The only other evidence of record is the medical reports submitted to the Commission. These records are never mentioned in the ALJ’s decision, or in the Commission’s adoption of the ALJ’s decision. Further, these records specifically corroborate appellant’s contention and directly contradict the conclusion of the Commission. In a letter report from Dr. Giles to Dr. Bryant dated September 21, 1993, appellant’s treating physician stated:

She had previously undergone a lumbar laminectomy in Spring, 1993. She had gone back to work and had been asymptomatic with no difficulties until the onset of the present symptoms. This appears to be a new injury and not related to her previous problems.
Her MRI scan shows a large disc at 4-5 on the right with marked root compression.
On physical examination she has limitation in flexion, extension and rotation with paralumbar spasm. She has a positive straight leg raising at 60 degrees on the right with accentuation of dorsiflexion and some mild toe weakness.
I am admitting her to the Baptist Hospital for a lumbar laminectomy.

There is no conflicting medical evidence in the record.

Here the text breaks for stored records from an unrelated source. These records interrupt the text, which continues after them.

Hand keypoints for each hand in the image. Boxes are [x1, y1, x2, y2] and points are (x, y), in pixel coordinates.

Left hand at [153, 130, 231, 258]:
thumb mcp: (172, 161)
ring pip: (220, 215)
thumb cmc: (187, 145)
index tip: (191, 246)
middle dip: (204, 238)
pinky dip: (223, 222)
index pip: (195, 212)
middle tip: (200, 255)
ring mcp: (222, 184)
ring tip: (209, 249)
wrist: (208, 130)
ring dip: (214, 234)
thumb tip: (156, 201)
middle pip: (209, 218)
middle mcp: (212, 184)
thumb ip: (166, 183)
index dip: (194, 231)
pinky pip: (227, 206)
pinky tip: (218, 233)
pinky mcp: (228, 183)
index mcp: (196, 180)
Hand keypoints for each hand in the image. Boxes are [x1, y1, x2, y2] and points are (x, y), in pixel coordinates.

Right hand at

Based on the only evidence in the record —■ both testimonial and medical documentation — it is impossible for us to imagine how fair-minded persons with the same cold record before them could agree that appellant did not suffer a compensable specific-incident injury in the course of her employment. Ark. Code Ann. § 11-9-102(5)(A)(i) (Repl. 1996). While the Commission is the finder of fact, and judging the credibility of witnesses is exclusively within the Commission’s province, see Kuhn v. Majestic Hotel, 324 Ark. 21, 24, 918 S.W.2d 158, 160 (1996), the court cannot presume for the Commission adequate findings of fact to support the Commission’s decision when no basis in the record supports such action. Instead, the ALJ chose to base his decision on the lack of a specific incident. This is not based on the facts in the record, and it is contradictory to his own finding of a specific time and place for the injury. For our review process to be meaningful, such a decision not based on substantial evidence must be reversed. See Wade, supra, and Boyd, supra.

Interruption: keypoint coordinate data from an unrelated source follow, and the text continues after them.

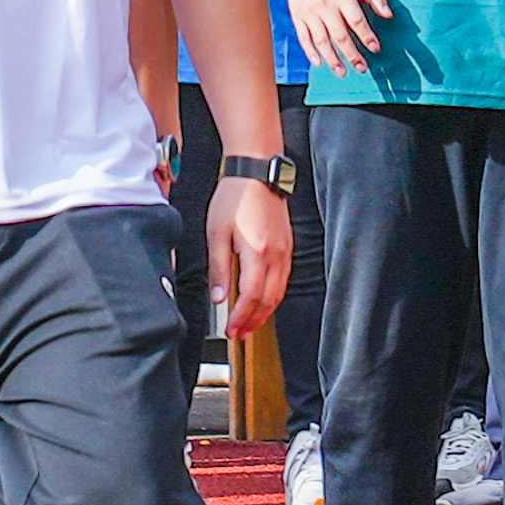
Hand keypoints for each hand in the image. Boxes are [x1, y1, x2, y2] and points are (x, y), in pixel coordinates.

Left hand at [208, 179, 292, 340]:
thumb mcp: (217, 233)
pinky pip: (283, 279)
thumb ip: (219, 269)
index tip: (232, 330)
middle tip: (240, 334)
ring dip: (265, 311)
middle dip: (254, 321)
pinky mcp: (287, 245)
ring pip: (279, 292)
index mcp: (258, 253)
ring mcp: (285, 251)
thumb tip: (219, 298)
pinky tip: (263, 299)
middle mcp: (276, 255)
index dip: (242, 318)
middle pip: (269, 300)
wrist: (256, 170)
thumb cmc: (235, 196)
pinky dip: (274, 295)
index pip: (252, 297)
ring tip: (250, 323)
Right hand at [281, 0, 389, 73]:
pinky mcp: (297, 15)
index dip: (367, 37)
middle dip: (353, 54)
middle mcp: (325, 5)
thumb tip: (389, 16)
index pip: (357, 21)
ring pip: (322, 41)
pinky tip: (320, 63)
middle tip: (363, 68)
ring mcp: (310, 12)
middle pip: (340, 35)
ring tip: (343, 72)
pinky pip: (304, 37)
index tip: (376, 49)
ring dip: (333, 59)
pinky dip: (310, 52)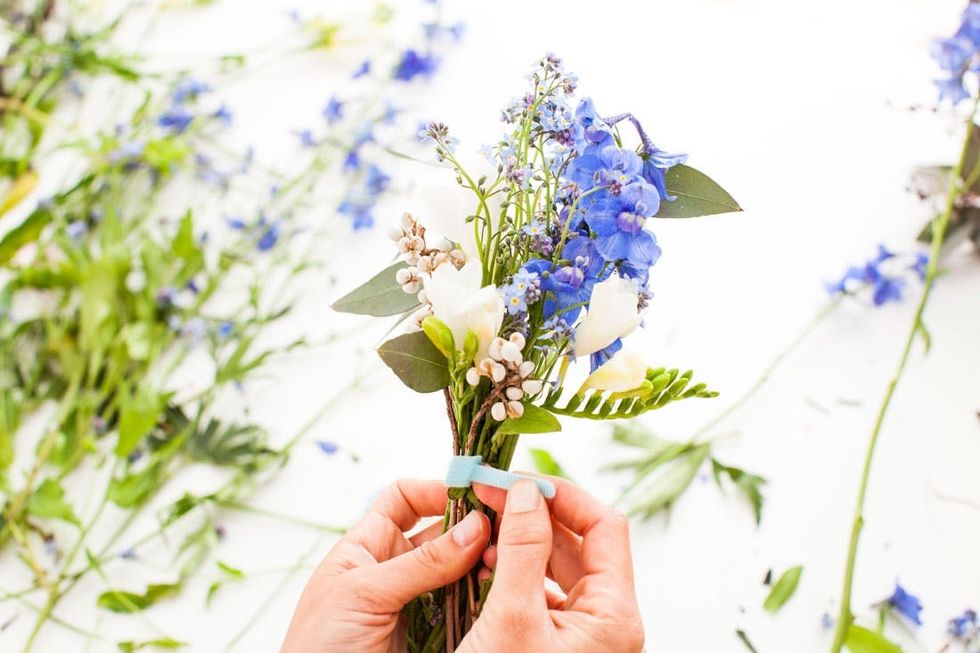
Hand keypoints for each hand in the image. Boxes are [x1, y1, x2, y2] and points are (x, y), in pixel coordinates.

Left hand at [281, 479, 489, 652]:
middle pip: (443, 532)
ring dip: (483, 562)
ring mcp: (417, 601)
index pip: (407, 499)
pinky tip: (499, 589)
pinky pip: (466, 606)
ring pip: (461, 569)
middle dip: (472, 527)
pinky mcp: (435, 633)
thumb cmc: (318, 645)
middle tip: (505, 529)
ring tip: (505, 560)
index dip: (437, 490)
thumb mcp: (364, 593)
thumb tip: (475, 528)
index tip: (474, 492)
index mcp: (368, 545)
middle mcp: (395, 568)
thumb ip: (421, 562)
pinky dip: (484, 596)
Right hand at [461, 477, 644, 652]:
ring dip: (519, 543)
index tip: (516, 479)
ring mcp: (581, 633)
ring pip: (555, 567)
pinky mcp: (554, 643)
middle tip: (488, 494)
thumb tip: (527, 492)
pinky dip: (513, 574)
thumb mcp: (512, 616)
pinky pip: (540, 593)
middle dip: (532, 515)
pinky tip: (485, 567)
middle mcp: (605, 622)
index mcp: (614, 615)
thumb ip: (522, 550)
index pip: (604, 527)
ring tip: (482, 532)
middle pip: (578, 543)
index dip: (561, 495)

Based on the medical evidence of appellant’s injury, the appellant’s account of the injury, and the Commission’s inconsistent findings of fact, we find that fair-minded persons could not come to the conclusion of the Commission in denying benefits for appellant’s injury. Therefore, the decision is reversed and remanded for an award of benefits consistent with this opinion.

Reversed and remanded.

Robbins, C.J., and Stroud, J., agree.